Question

The pair of straight lines joining the origin to the points of intersection of the line $y = 2\sqrt{2}x + c$ and the circle $x^{2} + y^{2} = 2$ are at right angles, if

• A. $c^{2} - 4 = 0$
• B. $c^{2} - 8 = 0$
• C. $c^{2} - 9 = 0$
• D. $c^{2} - 10 = 0$

Answer 1

Answer: (C)

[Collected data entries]

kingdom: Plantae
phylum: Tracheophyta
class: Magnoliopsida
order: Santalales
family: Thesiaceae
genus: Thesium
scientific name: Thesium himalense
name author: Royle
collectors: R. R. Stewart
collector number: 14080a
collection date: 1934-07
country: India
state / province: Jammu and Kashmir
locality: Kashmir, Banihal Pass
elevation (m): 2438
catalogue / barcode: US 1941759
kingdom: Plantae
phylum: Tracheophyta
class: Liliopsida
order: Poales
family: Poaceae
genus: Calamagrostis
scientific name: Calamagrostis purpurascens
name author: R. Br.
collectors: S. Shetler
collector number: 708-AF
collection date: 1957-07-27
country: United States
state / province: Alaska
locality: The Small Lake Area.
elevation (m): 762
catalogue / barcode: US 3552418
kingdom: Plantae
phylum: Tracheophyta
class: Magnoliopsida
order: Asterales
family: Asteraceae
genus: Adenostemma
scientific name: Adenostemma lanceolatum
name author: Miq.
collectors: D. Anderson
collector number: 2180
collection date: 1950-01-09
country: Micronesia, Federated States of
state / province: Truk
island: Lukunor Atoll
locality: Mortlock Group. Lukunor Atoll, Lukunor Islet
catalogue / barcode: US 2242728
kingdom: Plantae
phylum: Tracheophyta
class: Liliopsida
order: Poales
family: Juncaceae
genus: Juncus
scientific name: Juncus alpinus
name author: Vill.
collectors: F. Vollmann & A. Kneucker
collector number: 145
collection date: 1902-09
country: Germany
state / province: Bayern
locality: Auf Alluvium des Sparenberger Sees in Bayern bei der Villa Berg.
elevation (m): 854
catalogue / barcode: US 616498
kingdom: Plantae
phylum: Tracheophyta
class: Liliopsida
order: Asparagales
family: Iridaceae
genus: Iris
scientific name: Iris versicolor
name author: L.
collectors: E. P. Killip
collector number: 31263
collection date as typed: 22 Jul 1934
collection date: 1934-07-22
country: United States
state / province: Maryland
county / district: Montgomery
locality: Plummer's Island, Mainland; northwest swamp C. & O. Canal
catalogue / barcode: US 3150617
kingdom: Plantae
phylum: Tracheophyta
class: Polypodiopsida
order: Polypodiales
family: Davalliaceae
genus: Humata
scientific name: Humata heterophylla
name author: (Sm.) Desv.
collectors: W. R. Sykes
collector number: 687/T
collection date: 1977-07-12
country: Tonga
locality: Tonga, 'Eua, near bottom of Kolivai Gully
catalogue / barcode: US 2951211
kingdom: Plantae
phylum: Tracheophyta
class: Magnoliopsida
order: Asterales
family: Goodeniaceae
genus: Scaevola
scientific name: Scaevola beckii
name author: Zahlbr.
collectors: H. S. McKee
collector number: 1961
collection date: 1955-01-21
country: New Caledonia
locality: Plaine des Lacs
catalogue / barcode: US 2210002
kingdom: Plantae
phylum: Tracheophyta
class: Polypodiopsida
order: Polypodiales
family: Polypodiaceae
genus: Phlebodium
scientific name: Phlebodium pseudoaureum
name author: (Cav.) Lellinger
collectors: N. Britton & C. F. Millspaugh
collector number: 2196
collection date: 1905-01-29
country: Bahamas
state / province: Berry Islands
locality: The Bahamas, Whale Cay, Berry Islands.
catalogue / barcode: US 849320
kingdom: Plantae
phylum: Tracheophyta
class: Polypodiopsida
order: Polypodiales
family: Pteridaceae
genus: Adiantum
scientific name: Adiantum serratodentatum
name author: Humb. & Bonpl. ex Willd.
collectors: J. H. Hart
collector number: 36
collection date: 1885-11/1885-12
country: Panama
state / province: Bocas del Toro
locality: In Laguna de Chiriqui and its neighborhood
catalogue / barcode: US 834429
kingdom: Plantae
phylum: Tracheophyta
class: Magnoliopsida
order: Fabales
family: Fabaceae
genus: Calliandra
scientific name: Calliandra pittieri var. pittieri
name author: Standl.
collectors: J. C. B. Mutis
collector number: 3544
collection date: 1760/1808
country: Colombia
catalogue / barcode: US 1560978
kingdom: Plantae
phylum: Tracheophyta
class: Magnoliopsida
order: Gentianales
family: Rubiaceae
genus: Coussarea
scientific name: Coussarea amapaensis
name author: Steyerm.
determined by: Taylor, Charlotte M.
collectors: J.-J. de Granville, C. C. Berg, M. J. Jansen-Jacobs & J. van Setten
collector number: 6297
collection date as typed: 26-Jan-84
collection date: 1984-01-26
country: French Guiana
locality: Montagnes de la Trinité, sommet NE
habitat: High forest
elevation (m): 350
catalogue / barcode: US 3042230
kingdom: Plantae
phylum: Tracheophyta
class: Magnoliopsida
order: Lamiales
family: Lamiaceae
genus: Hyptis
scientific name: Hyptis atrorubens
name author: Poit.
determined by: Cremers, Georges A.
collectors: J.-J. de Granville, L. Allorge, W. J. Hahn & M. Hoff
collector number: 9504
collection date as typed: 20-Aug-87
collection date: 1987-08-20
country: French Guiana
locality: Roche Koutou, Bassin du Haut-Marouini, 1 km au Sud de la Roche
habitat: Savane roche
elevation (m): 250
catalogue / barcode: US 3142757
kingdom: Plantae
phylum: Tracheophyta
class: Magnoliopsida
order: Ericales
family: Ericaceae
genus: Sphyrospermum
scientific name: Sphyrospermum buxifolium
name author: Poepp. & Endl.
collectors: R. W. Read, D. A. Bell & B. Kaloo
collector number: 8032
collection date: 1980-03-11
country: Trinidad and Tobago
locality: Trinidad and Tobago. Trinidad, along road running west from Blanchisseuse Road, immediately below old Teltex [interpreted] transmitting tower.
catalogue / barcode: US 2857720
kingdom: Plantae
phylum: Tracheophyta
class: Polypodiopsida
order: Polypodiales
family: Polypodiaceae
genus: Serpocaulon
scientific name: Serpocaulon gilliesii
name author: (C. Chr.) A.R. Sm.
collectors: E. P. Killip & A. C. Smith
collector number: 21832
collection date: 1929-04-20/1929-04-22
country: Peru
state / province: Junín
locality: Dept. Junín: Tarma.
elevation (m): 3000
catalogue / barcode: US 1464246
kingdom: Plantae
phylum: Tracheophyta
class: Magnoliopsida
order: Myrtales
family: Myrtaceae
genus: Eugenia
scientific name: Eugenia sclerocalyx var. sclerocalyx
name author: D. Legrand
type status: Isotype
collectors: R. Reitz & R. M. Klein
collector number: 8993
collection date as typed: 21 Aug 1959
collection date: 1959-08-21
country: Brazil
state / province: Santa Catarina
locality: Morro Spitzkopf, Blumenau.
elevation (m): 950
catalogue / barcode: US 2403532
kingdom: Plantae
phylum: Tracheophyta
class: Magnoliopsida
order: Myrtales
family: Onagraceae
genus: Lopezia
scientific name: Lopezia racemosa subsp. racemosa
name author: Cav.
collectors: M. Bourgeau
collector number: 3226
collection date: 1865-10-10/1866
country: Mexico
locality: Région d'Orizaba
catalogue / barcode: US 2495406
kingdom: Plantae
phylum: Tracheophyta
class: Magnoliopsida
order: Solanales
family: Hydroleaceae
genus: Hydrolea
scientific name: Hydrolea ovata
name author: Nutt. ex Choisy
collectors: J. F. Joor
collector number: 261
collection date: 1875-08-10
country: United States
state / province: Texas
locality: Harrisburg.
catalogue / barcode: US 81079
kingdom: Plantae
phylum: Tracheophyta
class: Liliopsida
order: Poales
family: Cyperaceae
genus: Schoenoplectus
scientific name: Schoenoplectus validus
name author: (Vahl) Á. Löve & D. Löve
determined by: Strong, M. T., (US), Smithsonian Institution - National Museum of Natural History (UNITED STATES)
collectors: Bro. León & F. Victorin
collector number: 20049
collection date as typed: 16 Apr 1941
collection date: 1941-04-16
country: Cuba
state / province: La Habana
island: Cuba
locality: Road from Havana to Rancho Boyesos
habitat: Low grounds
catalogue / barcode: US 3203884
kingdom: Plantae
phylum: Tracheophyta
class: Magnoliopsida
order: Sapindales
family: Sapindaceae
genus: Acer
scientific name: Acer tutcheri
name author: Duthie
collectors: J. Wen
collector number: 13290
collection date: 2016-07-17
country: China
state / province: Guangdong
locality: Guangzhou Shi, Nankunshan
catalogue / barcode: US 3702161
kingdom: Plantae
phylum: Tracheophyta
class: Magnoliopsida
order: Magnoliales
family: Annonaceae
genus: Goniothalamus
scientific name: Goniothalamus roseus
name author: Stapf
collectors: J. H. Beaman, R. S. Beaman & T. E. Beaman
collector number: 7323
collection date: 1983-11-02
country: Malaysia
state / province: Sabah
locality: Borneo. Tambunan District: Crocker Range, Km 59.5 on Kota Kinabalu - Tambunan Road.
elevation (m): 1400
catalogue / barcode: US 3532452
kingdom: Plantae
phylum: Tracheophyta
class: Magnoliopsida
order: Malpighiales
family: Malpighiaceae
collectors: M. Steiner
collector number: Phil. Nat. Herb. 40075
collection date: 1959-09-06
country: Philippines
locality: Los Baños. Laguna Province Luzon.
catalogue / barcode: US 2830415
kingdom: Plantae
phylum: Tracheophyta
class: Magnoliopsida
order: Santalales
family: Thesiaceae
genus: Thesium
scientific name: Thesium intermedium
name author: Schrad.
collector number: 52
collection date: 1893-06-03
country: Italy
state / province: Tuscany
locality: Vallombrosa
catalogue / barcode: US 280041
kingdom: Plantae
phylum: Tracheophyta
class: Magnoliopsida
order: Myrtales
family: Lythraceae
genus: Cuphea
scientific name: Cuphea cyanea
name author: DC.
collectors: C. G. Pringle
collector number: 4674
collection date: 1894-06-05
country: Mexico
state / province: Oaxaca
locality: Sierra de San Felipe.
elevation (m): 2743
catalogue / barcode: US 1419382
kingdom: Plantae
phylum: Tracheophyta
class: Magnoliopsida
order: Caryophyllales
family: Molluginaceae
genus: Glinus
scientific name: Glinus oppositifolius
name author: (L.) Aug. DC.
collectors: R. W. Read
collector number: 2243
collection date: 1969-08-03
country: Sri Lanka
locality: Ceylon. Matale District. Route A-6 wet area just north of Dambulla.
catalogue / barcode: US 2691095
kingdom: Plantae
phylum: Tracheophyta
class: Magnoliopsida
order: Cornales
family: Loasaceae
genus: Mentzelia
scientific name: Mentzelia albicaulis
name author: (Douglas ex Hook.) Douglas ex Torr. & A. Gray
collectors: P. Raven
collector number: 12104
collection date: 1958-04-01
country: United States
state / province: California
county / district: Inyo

:: TASKS TO PERFORM ::
[a] From the circle problem, quote the passage starting at "The pair of" and ending at "Answer: (C)".
[b] Summarize the circle problem in two sentences.
[c] Continue the circle problem from the point where it stops.

:: YOUR WRITTEN ANSWERS ::
[a]
The pair of straight lines joining the origin to the points of intersection of the line $y = 2\sqrt{2}x + c$ and the circle $x^{2} + y^{2} = 2$ are at right angles, if

• A. $c^{2} - 4 = 0$
• B. $c^{2} - 8 = 0$
• C. $c^{2} - 9 = 0$
• D. $c^{2} - 10 = 0$

Answer 1

Answer: (C)

[b] The circle problem asks under what condition the two lines from the origin to the points where the line $y = 2\sqrt{2}x + c$ meets the circle $x^{2} + y^{2} = 2$ are at right angles. Four choices are offered, and the answer given is (C), $c^{2} - 9 = 0$.

[c]
$c^{2} - 9 = 0$

Answer 2

Pair of straight lines joining the origin to the points of intersection of the line $y = 2\sqrt{2}x + c$ and the circle $x^{2} + y^{2} = 2$ are

⇒$x^{2} + y^{2} + ( - 2)\left( \frac{2\sqrt{2}x - y}{- c} \right)^{2} = 0$

⇒ $x^{2} + y^{2} - \frac{2}{c^{2}}\left( 8x^{2} + y^{2} - 4\sqrt{2}xy \right) = 0$

⇒ $x^{2}\left( 1 - \frac{16}{c^{2}} \right) + y^{2}\left( 1 - \frac{2}{c^{2}} \right) + \frac{8\sqrt{2}xy}{c^{2}} = 0$

If these lines are perpendicular, $1 - \frac{16}{c^{2}} + 1 - \frac{2}{c^{2}} = 0$

$\Rightarrow$ $\frac{2c^{2} - 18}{c^{2}} = 0$ ⇒ $c^{2} - 9 = 0$.